[Work to complete] Below are some records. Reproduce them exactly from their first line through the line with "deductibles for health insurance.", inclusive.
↓↓↓
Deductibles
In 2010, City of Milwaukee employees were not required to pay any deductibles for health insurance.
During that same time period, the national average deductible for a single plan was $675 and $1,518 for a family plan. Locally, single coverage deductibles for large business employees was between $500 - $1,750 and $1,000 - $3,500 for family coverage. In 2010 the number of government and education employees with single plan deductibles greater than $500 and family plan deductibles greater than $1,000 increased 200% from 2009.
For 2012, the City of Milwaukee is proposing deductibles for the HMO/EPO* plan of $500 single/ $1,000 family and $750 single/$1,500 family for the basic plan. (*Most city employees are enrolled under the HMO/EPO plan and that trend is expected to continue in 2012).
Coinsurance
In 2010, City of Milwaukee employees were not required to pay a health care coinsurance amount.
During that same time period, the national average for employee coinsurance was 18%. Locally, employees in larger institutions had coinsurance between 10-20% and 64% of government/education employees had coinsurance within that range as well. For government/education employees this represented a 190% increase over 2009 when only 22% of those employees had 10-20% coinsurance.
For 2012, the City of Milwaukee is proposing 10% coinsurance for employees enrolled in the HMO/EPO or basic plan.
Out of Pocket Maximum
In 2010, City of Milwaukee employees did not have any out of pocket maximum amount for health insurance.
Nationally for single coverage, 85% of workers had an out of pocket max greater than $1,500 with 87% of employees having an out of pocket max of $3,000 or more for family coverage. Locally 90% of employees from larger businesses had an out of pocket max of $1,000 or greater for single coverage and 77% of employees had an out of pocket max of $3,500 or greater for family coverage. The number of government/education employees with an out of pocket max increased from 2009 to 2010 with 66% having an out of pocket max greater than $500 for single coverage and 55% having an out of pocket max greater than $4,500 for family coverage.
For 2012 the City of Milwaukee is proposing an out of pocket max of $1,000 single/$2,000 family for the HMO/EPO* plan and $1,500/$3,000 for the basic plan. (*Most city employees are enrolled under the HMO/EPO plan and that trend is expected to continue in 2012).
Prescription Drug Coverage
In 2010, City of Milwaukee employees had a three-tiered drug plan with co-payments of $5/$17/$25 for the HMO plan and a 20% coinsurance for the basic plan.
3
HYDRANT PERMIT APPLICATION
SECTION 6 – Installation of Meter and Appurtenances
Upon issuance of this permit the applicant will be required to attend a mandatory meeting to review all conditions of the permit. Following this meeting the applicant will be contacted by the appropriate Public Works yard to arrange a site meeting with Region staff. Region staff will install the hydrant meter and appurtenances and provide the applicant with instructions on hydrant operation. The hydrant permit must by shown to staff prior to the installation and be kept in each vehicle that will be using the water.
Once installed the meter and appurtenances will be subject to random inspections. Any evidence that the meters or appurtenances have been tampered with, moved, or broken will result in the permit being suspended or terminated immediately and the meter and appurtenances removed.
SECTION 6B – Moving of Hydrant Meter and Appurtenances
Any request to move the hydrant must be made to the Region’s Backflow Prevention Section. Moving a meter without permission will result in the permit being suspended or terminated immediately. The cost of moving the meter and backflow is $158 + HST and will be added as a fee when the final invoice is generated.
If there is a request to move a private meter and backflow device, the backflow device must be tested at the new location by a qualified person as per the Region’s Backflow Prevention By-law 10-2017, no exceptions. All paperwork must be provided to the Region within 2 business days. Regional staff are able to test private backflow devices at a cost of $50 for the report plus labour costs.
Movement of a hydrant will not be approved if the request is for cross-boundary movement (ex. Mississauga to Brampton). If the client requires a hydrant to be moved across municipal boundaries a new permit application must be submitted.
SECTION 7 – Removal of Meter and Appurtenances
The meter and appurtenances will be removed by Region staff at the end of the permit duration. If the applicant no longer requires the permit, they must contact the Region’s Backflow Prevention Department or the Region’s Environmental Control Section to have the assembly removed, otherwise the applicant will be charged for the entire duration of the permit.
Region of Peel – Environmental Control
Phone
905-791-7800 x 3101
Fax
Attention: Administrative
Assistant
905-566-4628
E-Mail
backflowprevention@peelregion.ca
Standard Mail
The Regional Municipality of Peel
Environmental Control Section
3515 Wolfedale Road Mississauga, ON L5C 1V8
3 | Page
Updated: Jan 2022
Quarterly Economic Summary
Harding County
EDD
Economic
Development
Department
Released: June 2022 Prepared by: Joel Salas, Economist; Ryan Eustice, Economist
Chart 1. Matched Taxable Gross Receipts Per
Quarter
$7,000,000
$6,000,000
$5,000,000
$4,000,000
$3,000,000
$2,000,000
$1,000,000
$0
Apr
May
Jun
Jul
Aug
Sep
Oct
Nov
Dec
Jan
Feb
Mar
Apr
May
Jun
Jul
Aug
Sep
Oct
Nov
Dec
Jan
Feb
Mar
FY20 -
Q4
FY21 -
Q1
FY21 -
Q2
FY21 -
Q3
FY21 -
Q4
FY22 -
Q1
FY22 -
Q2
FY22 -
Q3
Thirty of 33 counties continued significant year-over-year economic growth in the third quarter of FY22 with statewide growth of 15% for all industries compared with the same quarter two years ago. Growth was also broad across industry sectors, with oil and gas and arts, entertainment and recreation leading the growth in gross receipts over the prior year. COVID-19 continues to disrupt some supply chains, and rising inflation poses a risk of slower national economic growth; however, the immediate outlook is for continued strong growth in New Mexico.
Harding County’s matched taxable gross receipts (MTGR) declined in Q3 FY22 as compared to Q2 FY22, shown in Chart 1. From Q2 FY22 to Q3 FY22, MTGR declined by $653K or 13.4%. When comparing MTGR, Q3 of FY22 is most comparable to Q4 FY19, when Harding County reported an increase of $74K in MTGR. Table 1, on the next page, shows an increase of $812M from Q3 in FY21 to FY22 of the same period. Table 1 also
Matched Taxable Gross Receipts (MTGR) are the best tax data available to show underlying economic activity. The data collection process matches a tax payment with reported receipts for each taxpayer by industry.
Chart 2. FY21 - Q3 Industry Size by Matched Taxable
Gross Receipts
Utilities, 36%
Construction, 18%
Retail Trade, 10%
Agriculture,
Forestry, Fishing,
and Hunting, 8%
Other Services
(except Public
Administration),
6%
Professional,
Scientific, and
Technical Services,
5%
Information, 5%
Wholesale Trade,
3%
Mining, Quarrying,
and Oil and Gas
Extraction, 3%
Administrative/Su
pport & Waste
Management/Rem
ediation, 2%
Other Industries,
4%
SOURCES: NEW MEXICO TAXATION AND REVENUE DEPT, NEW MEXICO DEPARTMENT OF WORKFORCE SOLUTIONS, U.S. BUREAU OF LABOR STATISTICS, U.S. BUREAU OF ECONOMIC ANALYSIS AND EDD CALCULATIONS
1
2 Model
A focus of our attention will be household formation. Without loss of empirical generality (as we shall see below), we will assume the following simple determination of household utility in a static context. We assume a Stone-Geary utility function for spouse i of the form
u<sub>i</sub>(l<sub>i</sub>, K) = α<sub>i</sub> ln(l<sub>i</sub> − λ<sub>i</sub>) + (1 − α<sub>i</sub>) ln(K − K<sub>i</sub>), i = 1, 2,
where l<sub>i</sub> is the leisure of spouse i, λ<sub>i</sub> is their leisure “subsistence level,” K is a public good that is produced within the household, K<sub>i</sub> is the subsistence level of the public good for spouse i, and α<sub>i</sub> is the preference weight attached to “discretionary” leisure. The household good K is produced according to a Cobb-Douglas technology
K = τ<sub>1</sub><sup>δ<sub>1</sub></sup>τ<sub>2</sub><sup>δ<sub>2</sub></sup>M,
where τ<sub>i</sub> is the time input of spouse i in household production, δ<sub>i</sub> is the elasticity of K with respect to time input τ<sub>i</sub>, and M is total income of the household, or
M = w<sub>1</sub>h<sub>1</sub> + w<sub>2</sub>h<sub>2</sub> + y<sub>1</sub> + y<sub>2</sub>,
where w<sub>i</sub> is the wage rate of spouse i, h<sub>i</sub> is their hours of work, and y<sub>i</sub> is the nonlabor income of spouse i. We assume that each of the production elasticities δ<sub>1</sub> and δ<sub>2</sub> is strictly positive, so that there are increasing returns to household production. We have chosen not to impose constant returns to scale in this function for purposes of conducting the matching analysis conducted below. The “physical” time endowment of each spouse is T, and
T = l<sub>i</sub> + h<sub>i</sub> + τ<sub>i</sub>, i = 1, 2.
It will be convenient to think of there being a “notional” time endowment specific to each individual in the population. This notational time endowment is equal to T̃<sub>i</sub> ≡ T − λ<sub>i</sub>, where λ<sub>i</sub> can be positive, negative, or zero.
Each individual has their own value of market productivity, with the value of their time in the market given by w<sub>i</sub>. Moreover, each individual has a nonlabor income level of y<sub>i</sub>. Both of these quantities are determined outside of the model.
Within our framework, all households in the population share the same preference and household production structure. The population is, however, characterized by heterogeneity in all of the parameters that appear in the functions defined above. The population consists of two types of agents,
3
↑↑↑
[Your response]
Deductibles
In 2010, City of Milwaukee employees were not required to pay any deductibles for health insurance.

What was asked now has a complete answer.